Les articles 22 et 25(1) de la Déclaration universelle des droits de l’homme garantissent ces droits, qui sont également inscrits à l’article 11(1) et (2) du Pacte international relatif aux droits économiques, sociaux et culturels. L’article 14(2)(h) de la Convention sur l’élimination de toutes les formes de discrimination à l’égard des femmes et l’article 27 de la Convention relative aux droits de l’enfant, auxquelles le Soudan est État partie, garantissent également ces droits.

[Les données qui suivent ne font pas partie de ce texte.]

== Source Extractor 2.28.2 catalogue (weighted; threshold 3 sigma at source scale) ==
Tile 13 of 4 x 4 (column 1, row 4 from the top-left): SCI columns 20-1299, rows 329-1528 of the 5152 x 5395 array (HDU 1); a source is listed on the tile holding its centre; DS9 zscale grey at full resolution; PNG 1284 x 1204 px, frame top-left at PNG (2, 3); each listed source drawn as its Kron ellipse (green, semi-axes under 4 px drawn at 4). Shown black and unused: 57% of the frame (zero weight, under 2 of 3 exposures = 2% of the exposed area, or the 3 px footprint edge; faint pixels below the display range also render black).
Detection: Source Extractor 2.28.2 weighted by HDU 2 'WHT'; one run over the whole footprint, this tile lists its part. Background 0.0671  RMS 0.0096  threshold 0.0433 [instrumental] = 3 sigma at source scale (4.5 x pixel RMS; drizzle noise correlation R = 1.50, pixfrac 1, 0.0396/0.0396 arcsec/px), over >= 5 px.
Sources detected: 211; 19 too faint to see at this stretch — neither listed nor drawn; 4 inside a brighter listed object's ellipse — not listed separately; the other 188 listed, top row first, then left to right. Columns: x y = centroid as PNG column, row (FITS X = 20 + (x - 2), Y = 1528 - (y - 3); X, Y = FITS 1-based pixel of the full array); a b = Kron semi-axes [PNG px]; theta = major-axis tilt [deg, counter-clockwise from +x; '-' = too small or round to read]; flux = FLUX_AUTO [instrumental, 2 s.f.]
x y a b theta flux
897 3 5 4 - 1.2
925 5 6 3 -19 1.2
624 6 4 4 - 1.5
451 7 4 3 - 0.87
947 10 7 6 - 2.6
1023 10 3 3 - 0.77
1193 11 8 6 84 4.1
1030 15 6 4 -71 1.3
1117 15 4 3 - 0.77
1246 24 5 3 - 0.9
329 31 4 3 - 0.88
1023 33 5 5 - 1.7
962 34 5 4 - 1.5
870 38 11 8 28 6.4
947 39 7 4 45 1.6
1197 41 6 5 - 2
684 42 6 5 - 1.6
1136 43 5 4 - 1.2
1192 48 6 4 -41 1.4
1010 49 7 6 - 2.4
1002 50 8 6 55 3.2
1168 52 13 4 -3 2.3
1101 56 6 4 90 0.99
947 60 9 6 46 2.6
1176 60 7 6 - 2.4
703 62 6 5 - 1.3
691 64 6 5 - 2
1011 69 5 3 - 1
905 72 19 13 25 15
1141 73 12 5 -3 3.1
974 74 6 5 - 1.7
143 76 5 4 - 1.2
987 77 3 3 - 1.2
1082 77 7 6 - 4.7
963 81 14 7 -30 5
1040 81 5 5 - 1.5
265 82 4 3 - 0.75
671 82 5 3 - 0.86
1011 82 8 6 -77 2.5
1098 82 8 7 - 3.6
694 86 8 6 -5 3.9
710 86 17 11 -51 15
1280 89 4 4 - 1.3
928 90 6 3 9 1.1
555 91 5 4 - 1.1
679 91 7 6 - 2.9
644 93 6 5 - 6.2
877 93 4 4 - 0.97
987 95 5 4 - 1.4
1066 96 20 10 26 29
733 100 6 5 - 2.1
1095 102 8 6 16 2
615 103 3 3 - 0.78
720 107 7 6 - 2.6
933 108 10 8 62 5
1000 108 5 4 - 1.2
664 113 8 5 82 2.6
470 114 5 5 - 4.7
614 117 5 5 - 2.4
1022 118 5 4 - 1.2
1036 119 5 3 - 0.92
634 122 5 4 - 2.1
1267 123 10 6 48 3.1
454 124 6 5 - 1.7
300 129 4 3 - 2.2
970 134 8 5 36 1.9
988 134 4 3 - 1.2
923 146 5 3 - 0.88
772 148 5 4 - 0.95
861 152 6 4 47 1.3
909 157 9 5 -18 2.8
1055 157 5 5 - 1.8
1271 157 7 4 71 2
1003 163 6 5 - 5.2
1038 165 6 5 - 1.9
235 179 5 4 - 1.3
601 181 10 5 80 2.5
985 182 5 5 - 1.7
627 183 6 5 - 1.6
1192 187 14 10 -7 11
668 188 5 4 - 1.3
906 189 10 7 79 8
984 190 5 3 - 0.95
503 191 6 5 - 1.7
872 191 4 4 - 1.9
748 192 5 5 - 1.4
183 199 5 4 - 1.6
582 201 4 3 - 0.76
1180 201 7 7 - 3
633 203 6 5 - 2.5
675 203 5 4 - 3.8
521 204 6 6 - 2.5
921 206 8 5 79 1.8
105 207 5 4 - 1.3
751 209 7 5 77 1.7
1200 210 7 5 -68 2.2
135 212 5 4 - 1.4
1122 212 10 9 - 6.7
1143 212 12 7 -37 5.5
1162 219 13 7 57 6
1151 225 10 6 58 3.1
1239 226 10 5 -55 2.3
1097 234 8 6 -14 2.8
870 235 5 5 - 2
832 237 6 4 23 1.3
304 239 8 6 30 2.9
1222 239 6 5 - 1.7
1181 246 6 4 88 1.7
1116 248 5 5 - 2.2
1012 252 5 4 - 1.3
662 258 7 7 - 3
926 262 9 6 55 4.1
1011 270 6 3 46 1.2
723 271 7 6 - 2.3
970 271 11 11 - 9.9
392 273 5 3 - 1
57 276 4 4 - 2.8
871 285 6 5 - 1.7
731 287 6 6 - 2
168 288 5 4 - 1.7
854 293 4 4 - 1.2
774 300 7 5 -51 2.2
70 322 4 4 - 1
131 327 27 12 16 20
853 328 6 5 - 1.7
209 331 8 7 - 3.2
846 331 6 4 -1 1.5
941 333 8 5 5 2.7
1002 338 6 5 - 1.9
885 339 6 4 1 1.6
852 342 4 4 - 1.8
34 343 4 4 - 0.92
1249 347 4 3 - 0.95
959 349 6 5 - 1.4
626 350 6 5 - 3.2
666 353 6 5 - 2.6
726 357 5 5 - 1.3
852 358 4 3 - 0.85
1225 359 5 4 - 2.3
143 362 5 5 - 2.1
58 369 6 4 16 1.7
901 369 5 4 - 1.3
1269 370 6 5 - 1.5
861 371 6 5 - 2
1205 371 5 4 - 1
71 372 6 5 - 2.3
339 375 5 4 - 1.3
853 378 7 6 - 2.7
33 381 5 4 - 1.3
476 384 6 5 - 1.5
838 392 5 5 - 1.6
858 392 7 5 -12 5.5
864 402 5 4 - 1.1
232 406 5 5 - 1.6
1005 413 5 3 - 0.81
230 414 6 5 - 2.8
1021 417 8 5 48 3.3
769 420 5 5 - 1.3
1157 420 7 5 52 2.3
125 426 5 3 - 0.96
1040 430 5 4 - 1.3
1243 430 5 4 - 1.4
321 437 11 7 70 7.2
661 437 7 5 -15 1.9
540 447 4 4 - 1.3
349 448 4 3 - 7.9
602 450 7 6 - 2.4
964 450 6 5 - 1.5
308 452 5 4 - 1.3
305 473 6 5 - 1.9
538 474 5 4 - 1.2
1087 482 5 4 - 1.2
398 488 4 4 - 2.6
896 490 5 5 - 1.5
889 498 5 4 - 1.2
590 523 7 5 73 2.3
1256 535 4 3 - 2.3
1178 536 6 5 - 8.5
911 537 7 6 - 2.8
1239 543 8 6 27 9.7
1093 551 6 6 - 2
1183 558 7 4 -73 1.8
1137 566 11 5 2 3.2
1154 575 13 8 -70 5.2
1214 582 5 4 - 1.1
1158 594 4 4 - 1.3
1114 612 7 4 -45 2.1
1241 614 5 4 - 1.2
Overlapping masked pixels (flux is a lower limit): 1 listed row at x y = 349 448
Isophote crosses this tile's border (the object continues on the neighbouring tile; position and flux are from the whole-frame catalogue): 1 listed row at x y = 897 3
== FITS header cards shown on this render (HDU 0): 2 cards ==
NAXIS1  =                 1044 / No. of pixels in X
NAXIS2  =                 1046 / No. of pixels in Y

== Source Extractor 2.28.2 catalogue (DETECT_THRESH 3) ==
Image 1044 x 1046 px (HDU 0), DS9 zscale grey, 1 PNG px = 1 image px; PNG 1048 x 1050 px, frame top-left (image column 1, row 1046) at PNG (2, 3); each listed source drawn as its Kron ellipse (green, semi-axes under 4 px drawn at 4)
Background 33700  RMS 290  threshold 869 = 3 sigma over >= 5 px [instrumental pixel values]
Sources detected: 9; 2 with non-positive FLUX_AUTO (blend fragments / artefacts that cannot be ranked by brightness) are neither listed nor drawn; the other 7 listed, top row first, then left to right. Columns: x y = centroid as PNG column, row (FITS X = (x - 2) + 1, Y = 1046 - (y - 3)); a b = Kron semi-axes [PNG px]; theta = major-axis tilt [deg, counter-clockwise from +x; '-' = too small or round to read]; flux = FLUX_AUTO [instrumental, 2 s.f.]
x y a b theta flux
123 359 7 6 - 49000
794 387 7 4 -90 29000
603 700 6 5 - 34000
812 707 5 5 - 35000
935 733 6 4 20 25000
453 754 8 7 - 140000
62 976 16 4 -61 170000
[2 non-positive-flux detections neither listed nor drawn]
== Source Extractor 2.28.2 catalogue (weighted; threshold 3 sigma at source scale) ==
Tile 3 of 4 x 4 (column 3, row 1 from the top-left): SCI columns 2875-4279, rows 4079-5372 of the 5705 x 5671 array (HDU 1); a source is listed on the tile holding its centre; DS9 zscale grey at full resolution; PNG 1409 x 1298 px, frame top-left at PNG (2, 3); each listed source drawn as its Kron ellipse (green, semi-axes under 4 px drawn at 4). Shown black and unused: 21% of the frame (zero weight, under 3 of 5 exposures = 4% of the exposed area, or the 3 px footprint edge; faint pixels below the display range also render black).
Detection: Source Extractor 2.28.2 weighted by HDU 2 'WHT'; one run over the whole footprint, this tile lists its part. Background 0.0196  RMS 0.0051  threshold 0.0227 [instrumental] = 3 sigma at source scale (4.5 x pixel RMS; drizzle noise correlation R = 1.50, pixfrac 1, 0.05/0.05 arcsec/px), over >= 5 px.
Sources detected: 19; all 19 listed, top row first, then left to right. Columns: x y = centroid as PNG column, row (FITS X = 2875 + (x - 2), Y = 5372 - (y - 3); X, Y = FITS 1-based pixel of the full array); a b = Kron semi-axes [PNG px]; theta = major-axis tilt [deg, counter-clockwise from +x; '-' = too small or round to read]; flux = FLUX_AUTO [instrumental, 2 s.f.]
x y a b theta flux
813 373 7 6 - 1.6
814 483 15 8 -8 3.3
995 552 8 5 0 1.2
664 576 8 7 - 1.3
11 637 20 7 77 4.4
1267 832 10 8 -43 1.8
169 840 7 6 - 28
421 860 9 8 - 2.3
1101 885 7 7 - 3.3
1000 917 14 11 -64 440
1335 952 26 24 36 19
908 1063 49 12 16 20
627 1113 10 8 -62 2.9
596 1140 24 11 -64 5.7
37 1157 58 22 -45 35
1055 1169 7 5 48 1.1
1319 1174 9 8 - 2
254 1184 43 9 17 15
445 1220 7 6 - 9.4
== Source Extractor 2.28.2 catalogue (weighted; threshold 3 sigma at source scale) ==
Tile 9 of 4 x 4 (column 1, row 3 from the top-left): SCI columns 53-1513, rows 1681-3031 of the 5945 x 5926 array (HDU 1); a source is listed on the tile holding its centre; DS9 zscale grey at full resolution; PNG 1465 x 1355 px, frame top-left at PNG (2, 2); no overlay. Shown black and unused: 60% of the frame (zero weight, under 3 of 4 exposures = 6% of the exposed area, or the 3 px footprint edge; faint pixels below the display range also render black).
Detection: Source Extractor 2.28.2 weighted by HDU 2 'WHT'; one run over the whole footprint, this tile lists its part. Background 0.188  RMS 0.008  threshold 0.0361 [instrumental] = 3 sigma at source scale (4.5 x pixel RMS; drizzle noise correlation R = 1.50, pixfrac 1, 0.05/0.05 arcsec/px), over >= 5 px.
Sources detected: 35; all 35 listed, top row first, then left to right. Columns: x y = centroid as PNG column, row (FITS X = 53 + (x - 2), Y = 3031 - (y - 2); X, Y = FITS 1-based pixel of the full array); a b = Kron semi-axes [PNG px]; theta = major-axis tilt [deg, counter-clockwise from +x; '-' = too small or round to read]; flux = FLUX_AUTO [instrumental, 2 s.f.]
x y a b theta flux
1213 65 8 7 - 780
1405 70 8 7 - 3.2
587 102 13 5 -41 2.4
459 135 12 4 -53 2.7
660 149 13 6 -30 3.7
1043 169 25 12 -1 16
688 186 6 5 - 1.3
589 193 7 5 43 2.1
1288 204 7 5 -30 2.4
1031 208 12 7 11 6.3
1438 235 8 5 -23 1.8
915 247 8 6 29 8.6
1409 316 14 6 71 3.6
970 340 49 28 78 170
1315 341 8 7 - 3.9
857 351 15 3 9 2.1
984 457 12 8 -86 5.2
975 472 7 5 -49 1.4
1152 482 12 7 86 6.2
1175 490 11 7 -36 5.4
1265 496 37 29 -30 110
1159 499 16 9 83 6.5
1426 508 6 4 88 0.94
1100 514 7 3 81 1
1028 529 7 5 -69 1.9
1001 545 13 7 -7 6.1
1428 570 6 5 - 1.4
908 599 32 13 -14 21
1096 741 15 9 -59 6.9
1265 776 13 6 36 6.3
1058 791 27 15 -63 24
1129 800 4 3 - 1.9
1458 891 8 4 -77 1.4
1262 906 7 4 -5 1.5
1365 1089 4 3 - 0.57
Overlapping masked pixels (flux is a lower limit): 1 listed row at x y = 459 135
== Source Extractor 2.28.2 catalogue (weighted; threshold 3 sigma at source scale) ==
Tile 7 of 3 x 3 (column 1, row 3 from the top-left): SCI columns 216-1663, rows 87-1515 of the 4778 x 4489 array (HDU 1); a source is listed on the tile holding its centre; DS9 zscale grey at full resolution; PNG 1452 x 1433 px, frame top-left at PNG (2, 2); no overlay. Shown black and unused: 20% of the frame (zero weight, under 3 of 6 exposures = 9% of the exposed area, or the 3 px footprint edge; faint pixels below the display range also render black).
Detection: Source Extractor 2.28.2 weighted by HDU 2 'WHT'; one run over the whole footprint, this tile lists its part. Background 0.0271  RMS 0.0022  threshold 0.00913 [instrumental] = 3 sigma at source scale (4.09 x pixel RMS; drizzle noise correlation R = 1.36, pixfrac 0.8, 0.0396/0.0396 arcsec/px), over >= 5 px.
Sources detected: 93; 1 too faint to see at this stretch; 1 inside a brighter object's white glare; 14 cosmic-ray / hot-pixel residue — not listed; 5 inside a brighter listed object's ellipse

La signature de la nouvelle Constitution nationale provisoire le 9 juillet 2005 avait fait naître l’espoir d’un plus grand respect des droits humains au Soudan. La réinstallation forcée des personnes déplacées du camp de Shikan s’inscrit dans la continuation des violations passées des droits humains, particulièrement pour ce qui concerne le traitement réservé par le gouvernement soudanais aux personnes déplacées. C’est aussi une première occasion manquée pour le Mouvement populaire de libération du Soudan (MPLS) de manifester son influence en soutenant les droits humains à Khartoum. Toutefois, la façon dont seront traités les résidents de Shikan récemment réinstallés et les personnes déplacées se trouvant toujours à Khartoum fournira d’autres occasions, à la fois au gouvernement soudanais et au MPLS, de veiller à ce que les droits des personnes déplacées soient respectés, conformément aux obligations du Soudan au regard du droit international relatif aux droits humains.

Complément d’information

Ce qui s’est passé le 17 août 2005 s’inscrit dans une suite d’évènements similaires et d’actions entreprises par le gouvernement soudanais à l’égard des personnes déplacées à Khartoum et dans tout le Soudan. Très récemment, des réinstallations non volontaires ont eu lieu à Soba Aradi le 14 mai 2005 ; des heurts violents ont opposé personnes déplacées et policiers et ont été suivis d’arrestations en masse ; le décès d’une personne au moins a été confirmé en garde à vue. Shikan est peuplé principalement de Soudanais du sud et de réfugiés du Darfour contraints de fuir leurs maisons pour échapper aux exactions provoquées par un conflit qui s’éternise et par les difficultés économiques.

À la mi-juillet, le gouverneur de l’État de Khartoum, Abdul Haleem Mutafi, a passé un accord verbal avec un comité consultatif composé de donateurs internationaux et de représentants des Nations unies et de l’État pour une mission d’observation et d’application conjointes des opérations de réinstallation des personnes déplacées. En dépit de ses promesses verbales de consulter le comité au sujet des réinstallations futures et de ne pas opérer de réinstallations avant la fin de la saison actuelle des pluies, le gouverneur a autorisé que les habitants du camp de Shikan soient réinstallés ailleurs sans avoir consulté ni le comité consultatif ni les résidents du camp eux-mêmes. Le gouverneur aurait, à plusieurs reprises, affirmé qu’il ne préviendrait jamais à l’avance d’aucune réinstallation de personnes déplacées, réduisant de ce fait le processus de consultation à un mécanisme vidé de toute substance.